- Infielder
- Born: September 22, 1967 (age 57) Pittsburg, Kansas, U.S.
- Batted: RightThrew: Right

MLB debut
- July 21, 1998, for the Baltimore Orioles

Last MLB appearance
- October 7, 2001, for the Philadelphia Phillies

MLB statistics
- Batting average: .176
- Home runs: 0
- Runs batted in: 3
- Stats at Baseball Reference

Teams
- Baltimore Orioles (1998); Philadelphia Phillies (2001);

= P. J. Forbes =

American baseball player (born 1967)

Patrick Joseph Forbes (born September 22, 1967) is an American former professional baseball infielder, who played in Major League Baseball (MLB) from 1998 to 2001 for the Baltimore Orioles and Philadelphia Phillies. He was later a minor league baseball manager in the Pittsburgh Pirates and Los Angeles Dodgers organizations.

==Playing career==

===Amateur career===
He played in high school at St. Mary's-Colgan High School in Pittsburg, Kansas, and played for four years for Wichita State University, during which he was a vital part of the Shockers' 1989 College World Series championship squad. In 1988, he played collegiate summer baseball with the Chatham A's of the Cape Cod Baseball League.

===California Angels===
Forbes was drafted by the California Angels in the 20th round of the 1990 amateur draft. He began his professional career with the Boise Hawks in the Northwest League in 1990. He then played with the Palm Springs Angels of the California League in 1991, the Quad Cities River Bandits of the Midwest League in 1992 and the Midland Angels of the Texas League in 1993.

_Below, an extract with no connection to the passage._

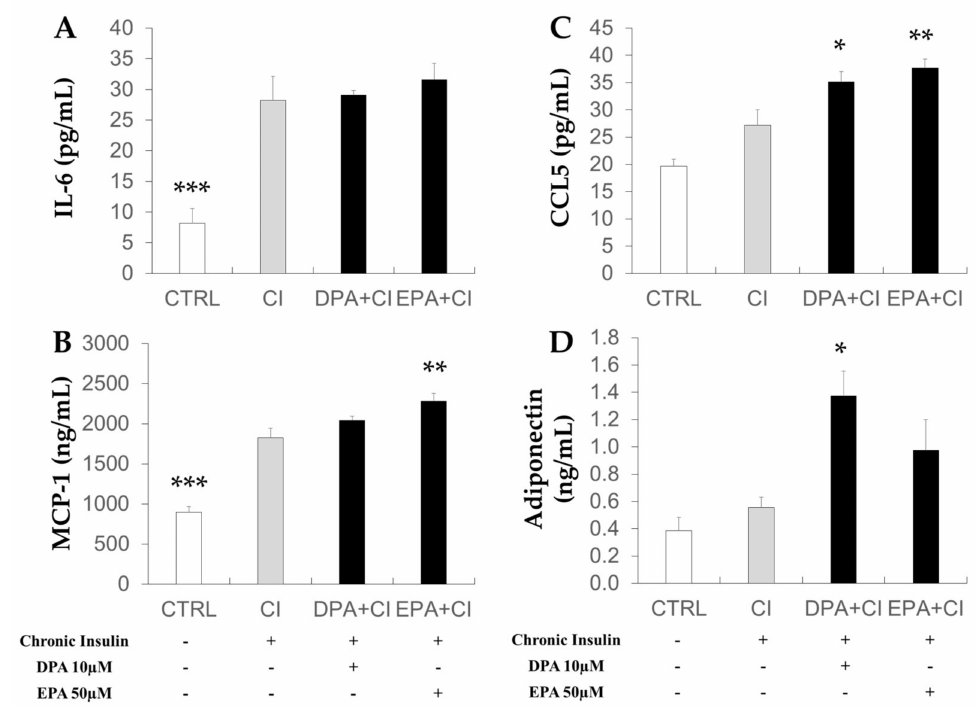
Figure 5. Effects of chronic insulin and LCn-3PUFA on adipokine secretion by mature adipocytes. 3T3-L1 preadipocytes were differentiated for eight days before a 48-hour treatment with 10 µ M docosapentaenoic acid (DPA) or 50 µ M eicosapentaenoic acid (EPA). Insulin resistance was induced by adding insulin (10 µ M) during the last 16 h of treatment (chronic insulin, CI). Cells were then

From 1994 to 1996 he played in AAA with the Vancouver Canadians of the Pacific Coast League.

===Baltimore Orioles===
He signed as a minor league free agent with the Baltimore Orioles on January 14, 1997. He spent most of the next three seasons with the Rochester Red Wings of the International League. Forbes made his Major League debut as a defensive replacement for the Orioles at second base in the ninth inning on July 21, 1998 against the Oakland Athletics. In his first start, on July 26, 1998 against the Seattle Mariners he was hitless in three at-bats. In 9 games with the Orioles in 1998, he had only one hit in 10 at-bats. His one hit, the first of his Major League career, was an RBI single to left field in the ninth inning on July 31, 1998 off Jim Pittsley of the Kansas City Royals. He was elected to the Rochester Red Wings Hall of Fame in 2006.

===Texas Rangers===
He was sent to the Texas Rangers as part of a conditional deal on May 27, 1999 and played for the Oklahoma RedHawks in 22 games during that season.

===Philadelphia Phillies===
Forbes signed as a minor league free agent with the Philadelphia Phillies on November 2, 1999. He remained in the Phillies system through 2002, playing mostly with the Scranton/Wilkes-Barre Red Barons in AAA. He did play in three games for the Phillies in the 2001 season and has two hits in seven at-bats.

==Managerial career==
He began his managerial career in the Phillies organization with the Class A Lakewood BlueClaws in 2004-05. He then managed the class AA Reading Phillies from 2006-08. He began managing in the Pittsburgh Pirates' system in 2009 with the Lynchburg Hillcats in the Carolina League. After the Pirates swapped Single A teams with Cincinnati Reds, Forbes spent 2010 the manager of the Pirates' new affiliate in the Florida State League, the Bradenton Marauders. After the season, Forbes was promoted and spent 2011 and 2012 as the manager of the Pirates' AA affiliate, the Altoona Curve. After the 2012 season, Forbes left the Pirates organization.

In 2013, he joined the Los Angeles Dodgers organization as manager of the Arizona League Dodgers in the Arizona Rookie League and he was then promoted to manage the Rancho Cucamonga Quakes of the California League for 2014. He resigned his job with the Quakes on February 2, 2015, citing family reasons.